Document passage
§ §

Small Steps, Long Term Results
They told me it wasn't going to happen overnight – and they were right.
While trying to dig out of my financial ditch, I looked for quick solutions everywhere. Cashing in retirement savings to keep my car on the road. Using credit cards to make loan payments. Borrowing money from family to make ends meet.
I wasn't fixing the ditch. I was digging myself deeper.
You may have heard this before, "The first step to getting better is admitting you have a problem." I heard the phrase plenty of times, but never wanted to apply it to my own situation.
In my case, it was a problem with debt. Similar to other significant life challenges and financial problems, my circumstances had real world consequences and long lasting effects. To this day, my experiences living with poverty changed how I think and feel about money – and how I use it.
Here are a few things I learned on my own path to financial recovery. If you're experiencing something similar, hopefully these steps help you stop digging and start repairing.
Financial hardship can start to dictate your life. But it doesn't have to.
Recruit financial allies.
It wasn't easy to ask for help, but doing so made the biggest difference in regaining control over my personal finances. For me, the allies I enlisted were Visions, my older sister, and her spouse, my brother-in-law. They became my accountability partners, and we met regularly to help me stay on track.
If you're trying to pick a team, keep in mind your finances should stay private, so you should choose people you really know and trust. Think of your credit union and your inner circle. Probably not your barber, unless they happen to be your closest friend.
At first, I thought a financial institution like Visions would be the last place to turn, but that wasn't the case at all. It's one of the big differences between credit unions and banks – credits unions have people at the center of their mission, instead of profits. They're committed to service.
By the end of my first meeting, I learned that Visions offers a free financial counseling service, budgeting tools – all kinds of support – and it's not only for people who were in the same boat as me, but also for people who just want a second opinion about their goals and financial plans. The biggest relief was that most of these resources are free and easily accessible online.

§ §

Data extract
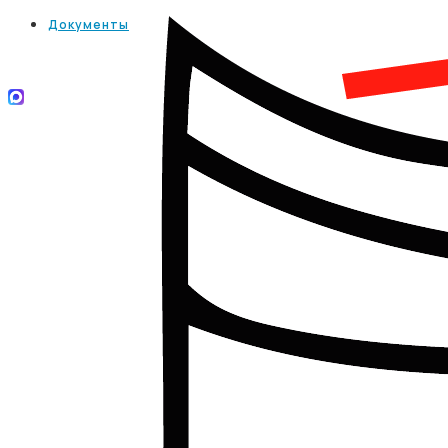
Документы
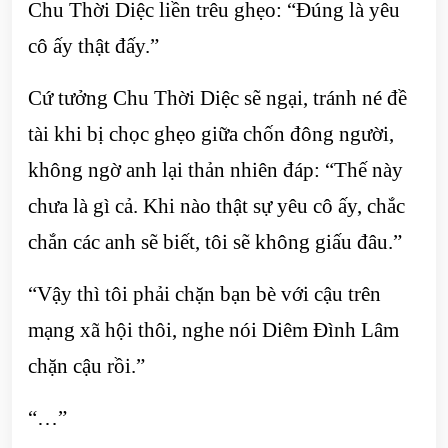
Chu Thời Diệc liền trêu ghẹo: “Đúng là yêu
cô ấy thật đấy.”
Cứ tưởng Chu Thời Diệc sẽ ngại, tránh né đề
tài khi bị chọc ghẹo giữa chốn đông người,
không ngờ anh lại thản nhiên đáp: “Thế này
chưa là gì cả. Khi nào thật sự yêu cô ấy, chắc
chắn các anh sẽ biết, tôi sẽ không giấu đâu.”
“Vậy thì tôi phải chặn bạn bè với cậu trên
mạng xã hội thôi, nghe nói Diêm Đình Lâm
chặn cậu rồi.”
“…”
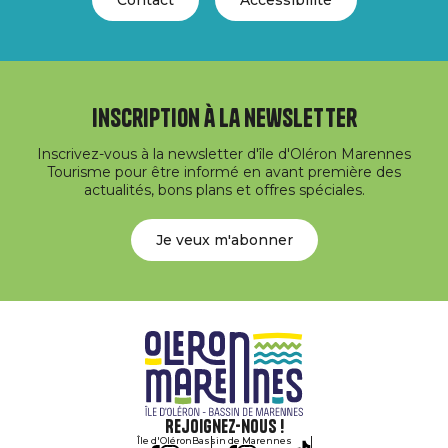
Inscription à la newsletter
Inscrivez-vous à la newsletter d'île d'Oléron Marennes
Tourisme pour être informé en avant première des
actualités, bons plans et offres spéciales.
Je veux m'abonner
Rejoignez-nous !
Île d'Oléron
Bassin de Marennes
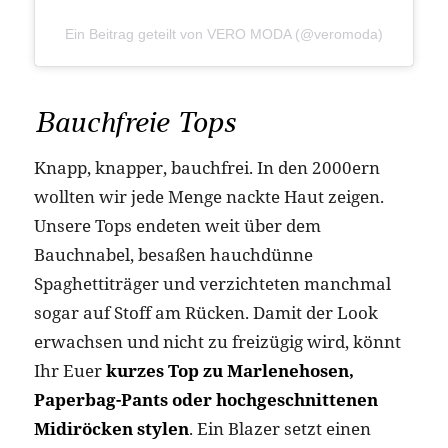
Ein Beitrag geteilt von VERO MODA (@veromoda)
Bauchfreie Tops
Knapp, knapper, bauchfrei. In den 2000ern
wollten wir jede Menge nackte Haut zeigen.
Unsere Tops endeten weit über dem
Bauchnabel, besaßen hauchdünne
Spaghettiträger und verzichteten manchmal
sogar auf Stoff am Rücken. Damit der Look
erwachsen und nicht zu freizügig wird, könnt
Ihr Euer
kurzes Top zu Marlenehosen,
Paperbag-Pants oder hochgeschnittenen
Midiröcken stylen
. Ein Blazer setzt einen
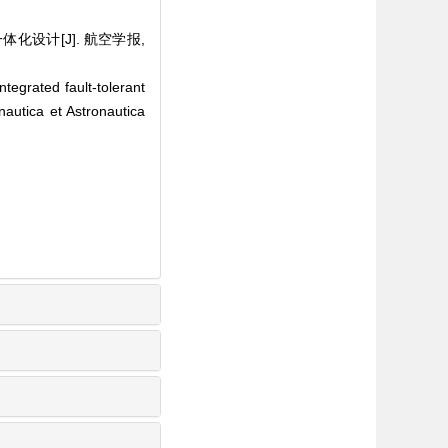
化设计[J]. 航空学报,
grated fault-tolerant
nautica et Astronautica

§ §

Tasks
**A)** Answer these questions about the financial recovery post:
(i) What did the writer use credit cards for?
(ii) Who were the financial allies the writer enlisted?
(iii) What free service did the writer learn that Visions offers?
**B)** Print the part of the financial recovery post between "Small Steps, Long" and "digging myself deeper.", inclusive.
The rows are separate material of their own.

Answers for this exercise
**A)**
(i) To make loan payments.
(ii) Visions, the writer's older sister, and her spouse, the writer's brother-in-law.
(iii) A free financial counseling service.

**B)**
Small Steps, Long Term Results
They told me it wasn't going to happen overnight – and they were right.
While trying to dig out of my financial ditch, I looked for quick solutions everywhere. Cashing in retirement savings to keep my car on the road. Using credit cards to make loan payments. Borrowing money from family to make ends meet.
I wasn't fixing the ditch. I was digging myself deeper.